Attorneys representing a Florida man challenging that state’s ban on open carry have, unintentionally or otherwise, raised an interesting problem for the U.S. Supreme Court, which they have petitioned for review.
The case of Dale Lee Norman v. State of Florida may not wind up being heard by the high court but it does point to a dilemma. The Florida Supreme Court ruled against Norman, who was convicted for openly carrying a sidearm in violation of state law. The Florida court held that “the Second Amendment does not guarantee a right openly to carry a firearm in public,” according to the appeal brief.
The problem is that at the far end of the country, the U.S. Ninth Circuit Court of Appeals ruled in a case challenging California’s concealed carry permit system that the U.S. Constitution does not protect the concealed carry of a handgun. Author Frank Miniter, writing in Forbes, explained why he thinks the Ninth Circuit is all wet.
So, which is it? Under the Second Amendment, the right to keep and bear arms is protected, as affirmed by the Supreme Court in both the 2008 Heller ruling and the 2010 McDonald decision. If open carry isn’t protected, then common sense would dictate that concealed carry must be.
Out in the Ninth Circuit, the situation is reversed. Since concealed carry is not protected, then open carry must be, but that’s a problem in California where open carry has been prohibited.

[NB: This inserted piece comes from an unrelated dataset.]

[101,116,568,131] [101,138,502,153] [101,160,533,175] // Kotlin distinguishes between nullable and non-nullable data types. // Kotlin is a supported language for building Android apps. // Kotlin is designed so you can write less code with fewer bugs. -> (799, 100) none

This is a mess that only the U.S. Supreme Court can clean up, but since 2010, the highest court in the land has steadfastly refused to hear cases challenging state carry regulations. It is almost as though the court is reluctant to accept such a case because the justices perhaps realize there is really only one way such a case could be decided: The right to “bear” arms is exactly as stated, that citizens have the right to carry guns outside the home, whether openly or concealed.
That the Supreme Court has declined to hear such a case is baffling unless one subscribes to the notion that the justices simply do not want to hand down an inevitable ruling that could turn some state gun laws upside down. Instead, Second Amendment activists remain frustrated.
Norman, according to a summary of his case, got his license to carry in February 2012. He “left his home in Fort Pierce on foot with a .38 caliber handgun and his license. A bystander saw him walking alongside U.S. Highway 1 with his handgun holstered on his waist and not covered by clothing. Officers from the Fort Pierce Police Department, responding to a call, saw him walking down a sidewalk visibly carrying the firearm in a holster outside of his shirt.”
He was stopped, officers aimed sidearms at him, and he was arrested. Motions to dismiss the case were rejected, and he was ultimately convicted.
According to the brief, the state Supreme Court applied “intermediate scrutiny” to the case, with the majority upholding the state’s ban on open carry.
The case is supported by Florida Carry, which was honored last year as the Grassroots Group of the Year at the Gun Rights Policy Conference in Tampa.
Whether the high court accepts the case, which seems unlikely considering recent history, it reinforces arguments that eventually the court must take a carry case and put this matter to rest.
The Supreme Court petition was filed by veteran attorney and author Stephen Halbrook of Virginia and Florida attorney Eric Friday.